Yün İçlik
Çocuklar, askerler ve yaşlılar..
İçlik deyince aklıma gelen onlar.
Çocukken birçoğumuzun zorla içlik giydirilmişliği vardır diye düşünüyorum.
Biraz hareket edince beni ateş basar, çok huylanır ve kaşınırdım.
Büyüdükçe bazı şeyler değişebiliyor.
Özellikle o alt parçaya çok sempatik bakıyorum artık. 🙂
Yün içliğim olmasa bile pantolonumun altında taytım hep mevcut bu aralar.
Bacaklarım üşümediğinde ben çok mutlu, ben çok enerjik.

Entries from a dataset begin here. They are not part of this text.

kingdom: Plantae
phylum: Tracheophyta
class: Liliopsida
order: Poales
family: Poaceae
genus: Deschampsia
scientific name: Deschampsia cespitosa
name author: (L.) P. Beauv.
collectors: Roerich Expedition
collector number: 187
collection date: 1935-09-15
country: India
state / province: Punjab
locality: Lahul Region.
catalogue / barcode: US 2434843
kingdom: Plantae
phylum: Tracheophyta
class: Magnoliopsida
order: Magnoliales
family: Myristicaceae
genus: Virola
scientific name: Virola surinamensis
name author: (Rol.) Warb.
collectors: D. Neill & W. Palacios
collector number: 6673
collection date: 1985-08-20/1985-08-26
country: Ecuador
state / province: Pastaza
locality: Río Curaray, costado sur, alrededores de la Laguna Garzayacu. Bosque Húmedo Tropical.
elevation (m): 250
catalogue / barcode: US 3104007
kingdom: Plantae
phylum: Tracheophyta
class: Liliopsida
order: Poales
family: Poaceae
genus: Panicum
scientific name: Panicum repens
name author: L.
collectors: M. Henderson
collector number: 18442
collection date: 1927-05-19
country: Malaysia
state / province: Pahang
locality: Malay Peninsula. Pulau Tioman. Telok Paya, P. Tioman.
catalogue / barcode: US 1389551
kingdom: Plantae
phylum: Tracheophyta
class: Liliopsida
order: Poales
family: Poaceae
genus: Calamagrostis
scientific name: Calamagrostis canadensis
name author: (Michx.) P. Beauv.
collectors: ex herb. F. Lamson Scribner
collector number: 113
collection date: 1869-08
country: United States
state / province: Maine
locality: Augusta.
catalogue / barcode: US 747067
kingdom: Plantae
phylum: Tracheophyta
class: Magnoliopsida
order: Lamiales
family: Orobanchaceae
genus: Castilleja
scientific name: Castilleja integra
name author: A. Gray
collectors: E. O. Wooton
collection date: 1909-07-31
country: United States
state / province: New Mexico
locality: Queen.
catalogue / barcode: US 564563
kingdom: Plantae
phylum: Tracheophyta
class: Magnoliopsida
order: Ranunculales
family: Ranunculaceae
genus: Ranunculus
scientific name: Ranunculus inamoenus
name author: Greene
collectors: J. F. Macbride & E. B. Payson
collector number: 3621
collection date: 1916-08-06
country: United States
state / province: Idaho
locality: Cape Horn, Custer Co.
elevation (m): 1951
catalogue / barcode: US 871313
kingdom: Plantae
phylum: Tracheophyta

Herkese uygun içlik, pijama, iç çamaşır ve çorap temini
babaannem ya da anneme aitti bizde.
Bunlar için en uygun adres Söğütlüçeşme, Kadıköy´dü.
Alternatifler, Salı, Perşembe, Cuma ve Cumartesi günleri kurulan semt pazarlarıydı.
Pazar ziyaretleri soğukta, ayazda bana daha keyifli gelirdi.
Eve dönüşte çay demlenir, kahvaltı edilirdi. Mutlaka simit alınırdı.
Ve eskiden kışlar soğuk ve kar yağışlı olurdu, öyle değil mi?